Bartłomiej Sochański brał udział w kolizji drogowej
Po zderzeniu dwóch pojazdów na Alei Szucha, informacja o odmowie badania alkomatem przez jednego z kierowców stała się tematem dyskusji. Szybko ujawniono, że był to sędzia Trybunału Konstytucyjnego - Bartłomiej Sochański. Chociaż początkowo zgadzał się na badanie, ostatecznie odmówił drugiego etapu - badania alkomatem, powołując się na swoje prawo związane z immunitetem. Trybunał Konstytucyjny potwierdził zdarzenie i podał, że sędzia Sochański poddał się badaniu, które nie wykazało obecności alkoholu w wydychanym powietrzu. Procedura ta składała się z dwóch etapów: badania urządzeniem Alcoblow i badania alkomatem. Pierwszy etap wskazał na trzeźwość kierowcy, lecz Sochański odmówił drugiego badania.

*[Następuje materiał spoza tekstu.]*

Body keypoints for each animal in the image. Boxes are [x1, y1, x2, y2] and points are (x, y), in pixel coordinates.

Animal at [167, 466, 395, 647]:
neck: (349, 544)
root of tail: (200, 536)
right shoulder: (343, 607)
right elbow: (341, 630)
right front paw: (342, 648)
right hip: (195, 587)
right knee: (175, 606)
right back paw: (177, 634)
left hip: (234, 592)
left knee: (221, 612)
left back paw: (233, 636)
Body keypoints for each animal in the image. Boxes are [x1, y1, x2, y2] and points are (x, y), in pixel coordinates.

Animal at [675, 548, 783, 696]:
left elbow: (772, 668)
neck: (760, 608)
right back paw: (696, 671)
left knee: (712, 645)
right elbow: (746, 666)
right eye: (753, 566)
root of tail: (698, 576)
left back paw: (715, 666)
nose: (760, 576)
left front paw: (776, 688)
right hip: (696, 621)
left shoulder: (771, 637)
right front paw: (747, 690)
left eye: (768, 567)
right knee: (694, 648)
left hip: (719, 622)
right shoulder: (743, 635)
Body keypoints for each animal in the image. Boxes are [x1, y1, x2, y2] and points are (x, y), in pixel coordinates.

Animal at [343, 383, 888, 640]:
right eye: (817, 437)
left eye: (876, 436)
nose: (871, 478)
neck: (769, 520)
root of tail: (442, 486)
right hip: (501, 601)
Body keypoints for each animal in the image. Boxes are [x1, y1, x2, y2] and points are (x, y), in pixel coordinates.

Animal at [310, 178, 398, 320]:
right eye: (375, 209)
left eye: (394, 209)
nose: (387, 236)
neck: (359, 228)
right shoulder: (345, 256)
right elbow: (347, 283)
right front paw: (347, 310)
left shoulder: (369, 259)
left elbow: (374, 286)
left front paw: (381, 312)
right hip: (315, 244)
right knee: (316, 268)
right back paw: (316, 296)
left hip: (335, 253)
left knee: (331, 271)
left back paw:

Sędzia Sochański odmówił drugiego etapu badania na obecność alkoholu we krwi
W rozmowie z "Super Expressem", sędzia Sochański wyjaśnił swoją decyzję. Po początkowym zgodzeniu się na badanie i uzyskaniu wyniku "zero", pokazał legitymację sędziowską, a policjant zarządził kolejne badanie. To wtedy sędzia skorzystał ze swojego immunitetu, przekonując, że jest absolutnie trzeźwy i nie pił alkoholu.
Kolizja sędziego Bartłomieja Sochańskiego na Alei Szucha stała się źródłem rozgłosu i kontrowersji. Decyzja sędziego o odmowie badania alkomatem i powołanie się na immunitet, budzi debatę na temat zastosowania tego prawa w sytuacjach tego typu. Mimo że badanie pierwszego etapu nie wykazało obecności alkoholu, decyzja o unikaniu pełnej procedury spotkała się z różnymi reakcjami.